Tory MP Liam Fox, a former defence secretary, said that instead of ‘lecturing’, Mr Juncker should examine whether the EU is ‘fanning the flames of nationalism and the rise of the political fringe once again’.
Mr Juncker, an ex-prime minister of Luxembourg who heads the EU’s bureaucracy in Brussels, said in a speech at The Hague: ‘Whosoever does not believe in Europe, who doubts Europe, whoever despairs of Europe, should visit the military cemeteries in Europe.’
The politician boasted about how David Cameron had been forced to grovel to him for help with the ‘self-created problem’ of Britain’s EU membership renegotiation, despite the Prime Minister having unsuccessfully tried to block his appointment two years ago.
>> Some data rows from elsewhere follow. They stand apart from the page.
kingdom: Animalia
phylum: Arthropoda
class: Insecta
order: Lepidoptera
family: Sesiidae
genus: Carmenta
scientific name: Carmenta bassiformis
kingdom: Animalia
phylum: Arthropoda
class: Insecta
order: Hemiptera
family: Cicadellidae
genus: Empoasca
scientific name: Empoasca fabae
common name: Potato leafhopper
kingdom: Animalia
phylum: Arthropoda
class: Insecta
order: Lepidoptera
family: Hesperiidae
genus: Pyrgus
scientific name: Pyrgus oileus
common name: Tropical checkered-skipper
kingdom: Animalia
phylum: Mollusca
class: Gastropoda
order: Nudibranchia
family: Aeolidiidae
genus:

Mr Juncker ruled out further renegotiations if Britain votes to leave, adding: ‘If we had to deal for years with this topic, everything will go wrong in Europe.’
Explaining his criticism of Eurosceptics, Mr Juncker said ‘peace is never a sure thing’ and that it would be a ‘mistake’ not to remember the circumstances that led to EU’s formation.
Dr Fox said: ‘The military cemeteries of Europe are testament to the failure of the Continent to control extremism in the 20th century. If Britain had not been a free and independent nation, we would have been unable to intervene.’
Robert Oxley, a spokesman for Vote Leave, said: ‘It is Nato and British diplomacy that have kept the peace on the Continent, not un-elected officials like Juncker.’